Each year around 36 million people in the UK take part in the National Lottery, in hopes of winning the jackpot. But what if there was a way to score a financial boost - without relying on luck?
Pension savings vs. lottery tickets
Playing the lottery can be exciting, but the odds of winning a huge amount of money are slim. Nearly 50% of UK adults play the National Lottery each week. According to new research from PensionBee, if they put that money into their pensions instead, they could increase their retirement savings by nearly £10,000.
For example, an 18-year-old who plays the lotto once a week has less than a 0.05% chance of winning £10,000 by the time they retire at 66. In contrast, if they invested the cost of a weekly National Lottery ticket (£2) into their pension, they could expect to add about £9,958 to their pension pot. This amount, when spread over retirement, could translate to nearly £400 extra per year.
Those who buy lottery tickets twice a week could see an even bigger boost. Contributing £4 weekly to their pension from age 18 could result in an extra £19,930 by age 66. This amount could translate to nearly £800 extra per year in retirement income. So while the chance of a big lottery win may feel enticing, saving into a pension is a more reliable way to achieve financial success in the future.
Tips to help you boost your pension savings
So if you’re wondering how to boost your pension savings effectively, here are four simple tips to help you grow your projected retirement income.
1. Consider boosting your monthly pension contribution by 1%
While this may seem like a modest adjustment, a small increase today can have a significant impact on your future pension pot due to the power of ‘compounding’. Compound interest is basically interest that you earn on the interest that’s already built up on your savings.
Increasing your contributions by 1% will be a manageable change for many. If you can afford to, it shouldn’t drastically impact your current lifestyle and instead goes a long way in laying the groundwork for greater financial security in the future.
2. Maximise employer contributions
If you’re employed, you could be enrolled into a workplace pension scheme. Though there’s an eligibility criteria that’s worth checking. If you’re eligible, under Auto-Enrolment rules, both you and your employer must contribute to your workplace pension. As an employee, you must pay at least 5% of your annual qualifying earnings, which includes 1% tax relief from HMRC. Employers must contribute a minimum of 3% of your qualifying earnings.
But some employers may be willing to pay more or even offer matched contributions should you wish to increase your pension contributions. Contribution matching can help build your retirement savings faster, so it’s always worth asking your employer if this option is available.

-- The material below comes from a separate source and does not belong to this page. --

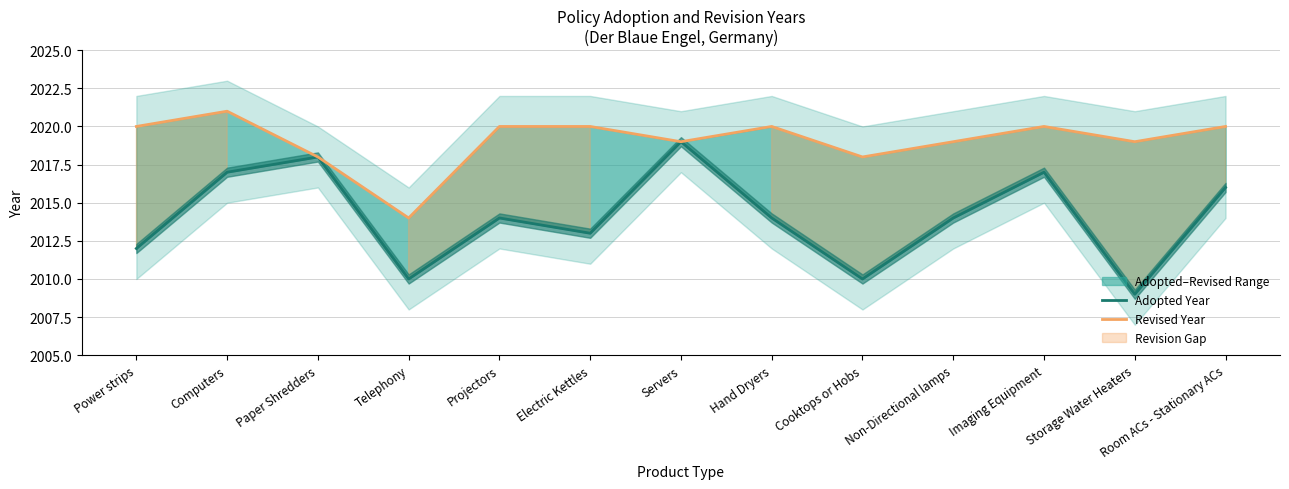

True or false: Adopted Year and Revised Year cross at least once.

False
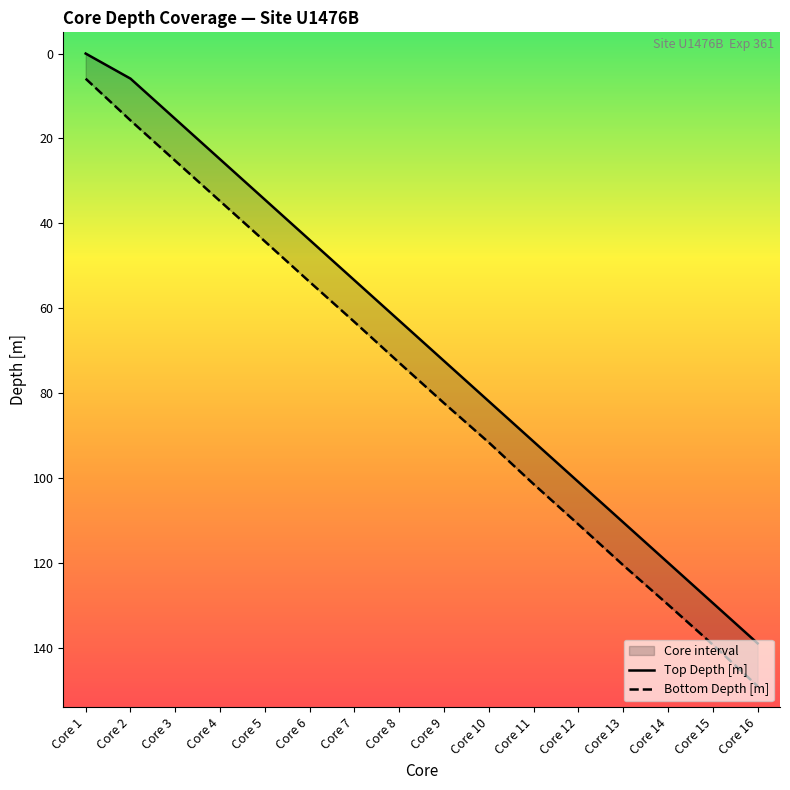

Reading right to left, list all the values displayed in this chart.

Top Depth [m]: Core 16=138.9	Core 15=129.4	Core 14=119.9	Core 13=110.4	Core 12=100.9	Core 11=91.4	Core 10=81.9	Core 9=72.4	Core 8=62.9	Core 7=53.4	Core 6=43.9	Core 5=34.4	Core 4=24.9	Core 3=15.4	Core 2=5.9	Core 1=0.0
Bottom Depth [m]: Core 16=149.0	Core 15=139.2	Core 14=129.8	Core 13=120.5	Core 12=110.9	Core 11=101.4	Core 10=91.6	Core 9=82.3	Core 8=72.8	Core 7=63.2	Core 6=53.8	Core 5=44.2	Core 4=34.8	Core 3=25.3	Core 2=15.7	Core 1=5.9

3. Check the type of investment plan behind your pension
If retirement is still decades away, you may want to consider a medium to higher-risk investment plan, which could provide better returns than a more cautious plan. Many pension schemes automatically shift older workers into lower-risk investments, which could limit your growth potential. So it’s worth checking what pension plan you’re invested in and any past performance data if it’s available. If you’re a PensionBee customer, you can find out more about your plan on the website or in your app.
4. Combine your pensions where it makes sense to
With millions of pension pots and over £50 billion considered ‘lost’ in the UK, it’s crucial to keep track of your old workplace pensions. Combining them can help you assess whether you’re on track for your desired retirement lifestyle and if you need to increase your contributions. By consolidating you can simplify your finances and ensure you’re not missing any savings you’ve already built up.
Summary
Becky O’Connor, Director of Public Affairs at PensionBee, commented: “It’s hard to overcome the allure of receiving millions of pounds overnight, which is why so many play the lottery. But there’s more chance of ‘winning’ big with a pension - the catch is that you have to wait until you reach retirement to reap the reward.”
While the dream of winning the lottery is tempting, achieving financial security usually comes from regular saving and smart investments. Instead of depending on the luck of a lottery ticket, consider putting that money into your pension contributions. This change in focus towards saving consistently can help you build a more stable financial future over time.
Risk warning
As always with investments, your capital is at risk. The value of your investment can go down as well as up, and you may get back less than you invest. This information should not be regarded as financial advice.